Pour the coated graham crackers over a sheet of parchment paper to set.
For the Cookie Dough
In a stand mixer fitted with the paddle attachment, beat the butter and peanut butter until smooth.
Mix in the brown sugar, granulated sugar and vanilla.
With the mixer on low speed, add the flour and salt and continue to mix until combined.
Gradually add the milk and mix. The texture will be a lot like cookie dough and you’ll likely have to use your hands to spread it out onto the cake when stacking.
For the Fudge Buttercream
In a microwave safe bowl, heat the chocolate chips in the microwave for about a minute. Stir until smooth and silky.
In food processor, combine the butter, powdered sugar, cocoa, and salt. Mix until smooth, about 30 to 60 seconds, scraping down the sides and bottom of the bowl about half way through.
Add corn syrup and vanilla and mix until just combined, about 20 to 30 seconds.
Scrape down the sides and bottom of the bowl and then add the melted chocolate. Pulse until the mixture is smooth and creamy, about 30 seconds.
This frosting will get darker as it sets.
Put a piece of parchment on the counter. Invert chocolate cake onto it and peel off the parchment from the bottom side of the cake. Use a 6-inch cake ring to stamp out 2 circles from the cake, one on each corner area of the cake. You’ll then stamp two half circles from the remaining areas.
Clean the cake ring and place it in the center of a sheet pan lined with clean parchment. Use 1 strip of acetate to line the inside of the cake ring. (This is essential, as it is going to support the cake as you layer all the amazing elements.)

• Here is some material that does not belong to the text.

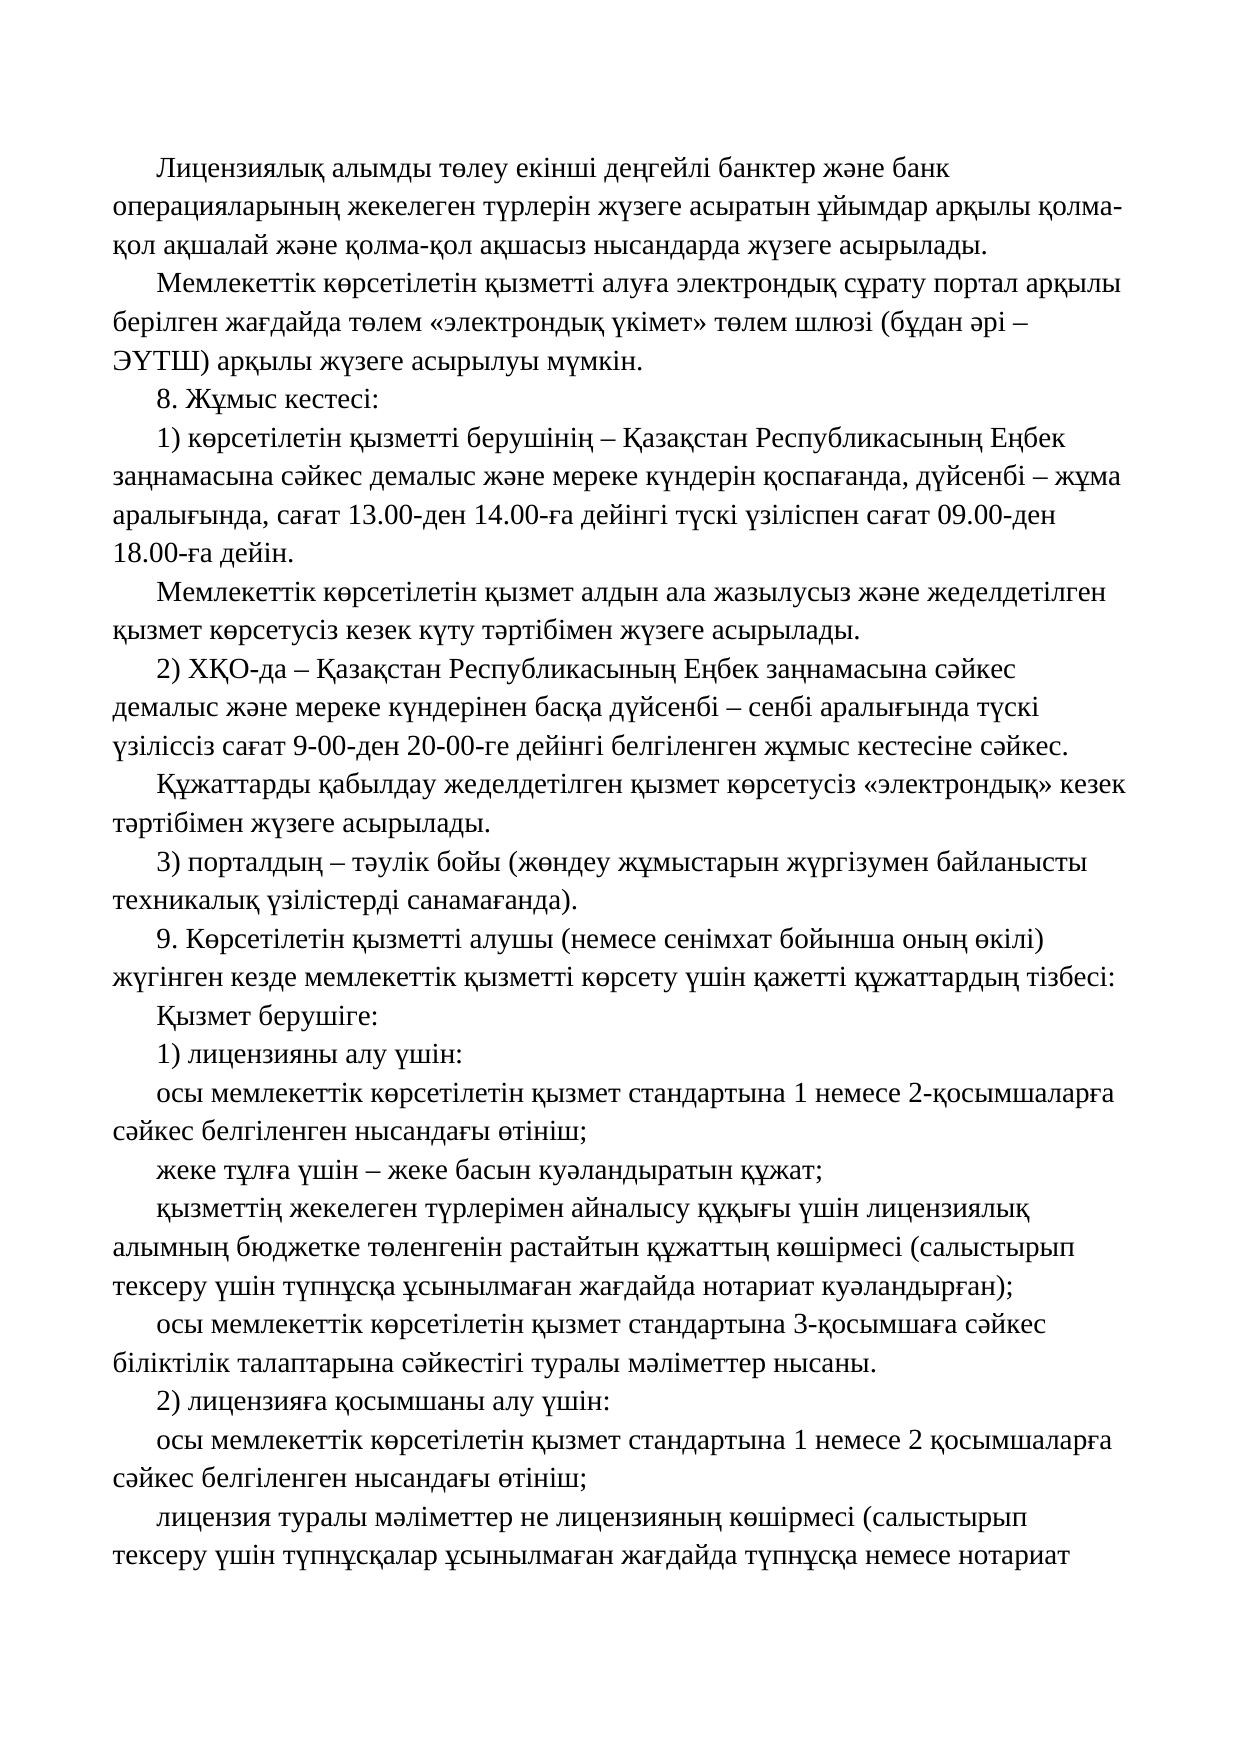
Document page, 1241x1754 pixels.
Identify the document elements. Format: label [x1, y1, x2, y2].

text [112, 150, 1128, 1571]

Place the two half circles inside the ring. Use extra scraps to fill in the center of the circle, using the back of your hand to push the cake crumbs into place.
Take ⅓ of the peanut butter cookie dough and spread/shape over the chocolate cake, making sure to spread up against the acetate.
Sprinkle ⅓ of the chocolate graham cracker cluster evenly over the cookie dough and use the back of your hand to anchor them in place.
Use the back of a spoon to spread about ½ cup of the fudge frosting evenly over the graham cracker cluster layer.
With your index finger, gently tuck the second strip of acetate between the cake ring and the top ¼ inch of the first strip of acetate, so that you have a clear ring of acetate 5 to 6 inches tall – high enough to support the height of the finished cake.
Set a full chocolate cake round on top of the graham cracker crumbs and repeat these steps above (cake, peanut butter cookie dough, graham cracker clusters, fudge frosting, last cake layer, peanut butter cookie dough, graham cracker clusters, fudge frosting).
Transfer the sheet pan to the freezer and freeze for a minimum of 3 hours to set the cake and the fillings. The cake will keep in the freezer for up to 2 weeks.
At least three hours before you are ready to serve the cake, pull the sheet pan out of the freezer. Using your fingers and thumb, pop the cake out of the cake ring and gently peel off the acetate.